Да очень быстро выросли, потому что благодатную почву подготовили для них советские люди, которых теперь они, сытые и довольные, презрительно называют «совками». Они не хотят понять, что выброшенные на свалку овощи и фрукты, хлеб и торты — это чей-то труд, чье-то творчество. Они не хотят замечать обездоленных, которые роются в мусорках в поисках пропитания. А если замечают, то почему бы не отдать даром или продать дешевле товар, пока он не стал просроченным? Или это — большой подвиг?.. Так совершите его!..

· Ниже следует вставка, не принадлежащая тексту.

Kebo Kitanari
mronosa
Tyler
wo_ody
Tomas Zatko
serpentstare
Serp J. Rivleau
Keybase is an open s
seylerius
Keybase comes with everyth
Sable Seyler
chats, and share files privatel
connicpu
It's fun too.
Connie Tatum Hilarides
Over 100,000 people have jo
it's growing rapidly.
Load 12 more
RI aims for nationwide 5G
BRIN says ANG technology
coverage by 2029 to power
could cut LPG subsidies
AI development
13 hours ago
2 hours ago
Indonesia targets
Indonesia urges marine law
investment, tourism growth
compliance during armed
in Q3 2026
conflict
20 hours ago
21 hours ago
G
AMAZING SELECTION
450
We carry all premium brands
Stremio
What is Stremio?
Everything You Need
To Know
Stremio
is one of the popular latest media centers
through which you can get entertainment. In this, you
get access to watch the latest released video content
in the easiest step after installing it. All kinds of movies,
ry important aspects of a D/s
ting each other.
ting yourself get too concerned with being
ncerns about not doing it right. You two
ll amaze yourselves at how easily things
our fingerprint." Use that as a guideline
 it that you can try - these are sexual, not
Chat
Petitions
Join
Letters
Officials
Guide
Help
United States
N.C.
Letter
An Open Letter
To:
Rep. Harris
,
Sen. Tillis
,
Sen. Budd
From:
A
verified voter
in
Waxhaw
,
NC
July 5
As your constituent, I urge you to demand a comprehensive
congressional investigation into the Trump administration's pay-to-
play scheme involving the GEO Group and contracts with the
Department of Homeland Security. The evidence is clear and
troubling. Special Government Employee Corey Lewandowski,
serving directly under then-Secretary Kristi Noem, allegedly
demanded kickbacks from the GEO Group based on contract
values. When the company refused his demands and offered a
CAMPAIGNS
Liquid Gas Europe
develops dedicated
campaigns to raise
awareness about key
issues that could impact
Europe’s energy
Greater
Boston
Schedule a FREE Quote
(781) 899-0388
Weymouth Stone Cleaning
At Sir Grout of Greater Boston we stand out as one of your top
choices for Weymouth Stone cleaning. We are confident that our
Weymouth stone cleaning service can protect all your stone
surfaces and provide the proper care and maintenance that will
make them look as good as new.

Некоторые совершают, но тут же нарываются на огромный штраф, как, например, предприниматель из Екатеринбурга Иван Зайченко. Он не испугался обрушившихся на него санкций и придумывает новые акции, которые помогли бы малоимущим россиянам сохранить «человеческое достоинство и при этом остаться сытыми». Не сдается Иван, и это в наши дни — уже подвиг.
А как же другие? А у других, видимо, не тот стандарт, чтобы подвиги совершать. Удобней всего, словно амбразурой, прикрыться «санитарными нормами», кучей постановлений и указов: «Раздать не можем — только уничтожить!»

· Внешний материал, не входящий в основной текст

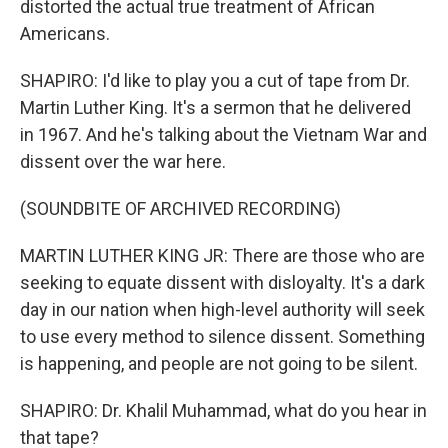
distorted the actual true treatment of African
Americans.
SHAPIRO: I'd like to play you a cut of tape from Dr.
Martin Luther King. It's a sermon that he delivered
in 1967. And he's talking about the Vietnam War and
dissent over the war here.
(SOUNDBITE OF ARCHIVED RECORDING)
MARTIN LUTHER KING JR: There are those who are
seeking to equate dissent with disloyalty. It's a dark
day in our nation when high-level authority will seek
to use every method to silence dissent. Something
is happening, and people are not going to be silent.
SHAPIRO: Dr. Khalil Muhammad, what do you hear in
that tape?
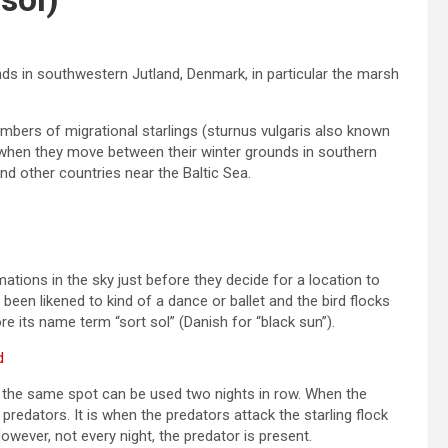
s in southwestern Jutland, Denmark, in particular the marsh
mbers of migrational starlings (sturnus vulgaris also known
 when they move between their winter grounds in southern
d other countries near the Baltic Sea.
ations in the sky just before they decide for a location to
een likened to kind of a dance or ballet and the bird flocks
e its name term “sort sol” (Danish for “black sun”).
d
but the same spot can be used two nights in row. When the
 predators. It is when the predators attack the starling flock
owever, not every night, the predator is present.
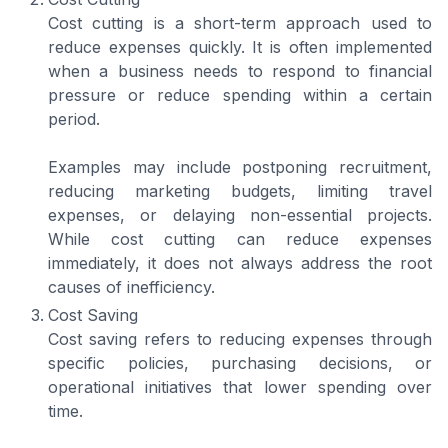
Cost cutting is a short-term approach used to
reduce expenses quickly. It is often implemented
when a business needs to respond to financial
pressure or reduce spending within a certain
period.
Examples may include postponing recruitment,
reducing marketing budgets, limiting travel
expenses, or delaying non-essential projects.
While cost cutting can reduce expenses
immediately, it does not always address the root
causes of inefficiency.
Cost Saving
Cost saving refers to reducing expenses through
specific policies, purchasing decisions, or
operational initiatives that lower spending over
time.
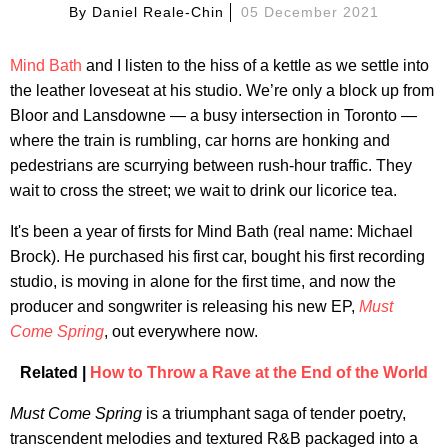
By
Daniel Reale-Chin
05 December 2021
Mind Bath
and I listen to the hiss of a kettle as we settle into
the leather loveseat at his studio. We’re only a block up from
Bloor and Lansdowne — a busy intersection in Toronto —
where the train is rumbling, car horns are honking and
pedestrians are scurrying between rush-hour traffic. They
wait to cross the street; we wait to drink our licorice tea.
It's been a year of firsts for Mind Bath (real name: Michael
Brock). He purchased his first car, bought his first recording
studio, is moving in alone for the first time, and now the
producer and songwriter is releasing his new EP,
Must
Come Spring
, out everywhere now.
Related |
How to Throw a Rave at the End of the World
Must Come Spring
is a triumphant saga of tender poetry,
transcendent melodies and textured R&B packaged into a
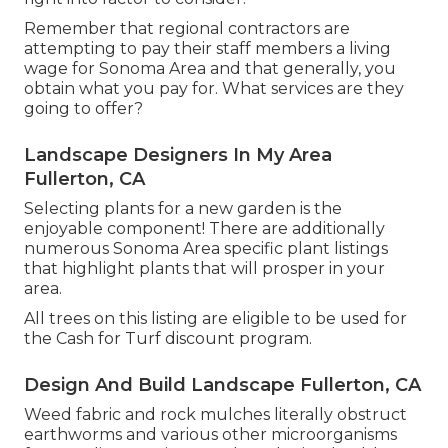
Remember that regional contractors are
attempting to pay their staff members a living
wage for Sonoma Area and that generally, you
obtain what you pay for. What services are they
going to offer?
Landscape Designers In My Area
Fullerton, CA
Selecting plants for a new garden is the
enjoyable component! There are additionally
numerous Sonoma Area specific plant listings
that highlight plants that will prosper in your
area.
All trees on this listing are eligible to be used for
the Cash for Turf discount program.
Design And Build Landscape Fullerton, CA
Weed fabric and rock mulches literally obstruct
earthworms and various other microorganisms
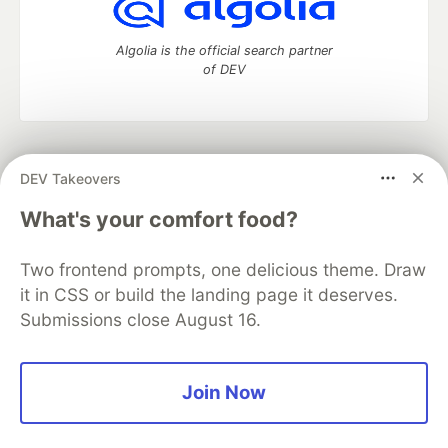
Algolia is the official search partner
of DEV
DEV Community
— A space to discuss and keep up software
DEV Takeovers
development and manage your software career
Home
DEV Challenges
DEV++
Videos
What's your comfort food?
DEV Education Tracks
DEV Help
Advertise on DEV
Organization Accounts
DEV Showcase
About
Contact
Two frontend prompts, one delicious theme. Draw
Free Postgres Database
DEV Shop
MLH
Code of Conduct
Privacy Policy
Terms of Use
it in CSS or build the landing page it deserves.
Built on
Forem
— the
open source
software that powers
DEV
Submissions close August 16.
and other inclusive communities.
Made with love and
Ruby on Rails
. DEV Community
©
2016 -
2026.
Join Now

Кстати, об указах. Их у нас в последнее время немало: и майских, и прочих прекрасных. Вот сейчас бы сюда Геннадия Глоя, который не любил красивых фраз, признавал только конкретные дела. «Если слова не подкрепляются делом, то любую идею загубить можно, даже самую хорошую, — говорил он. — Это как конструкция: при нарушении технологии строительства она может потерять свою несущую способность». Геннадий Германович считал, что несущая способность должна быть в каждом человеке. И, конечно же, в каждом правительстве, в каждом государстве.
P.S. «Лучше выкинуть, чем раздать». Этот материал подкреплен снимками, сделанными нашим читателем в Краснодарском крае. Вот помидоры — целое поле, обреченное быть запаханным; вот горы баклажанов, вывезенных грузовиками в лес. Рядом с этой публикацией — колонка о том, что начинается перекличка «Бессмертного полка», который откроет праздничное шествие 9 Мая.
И стало мне так больно, так обидно за «бессмертных» солдат! Представила, как они шагают — и видят эти ужасные «пейзажи». Как вы считаете: что подумают они о нас, о стране, за которую отдали свою жизнь в борьбе с фашистами?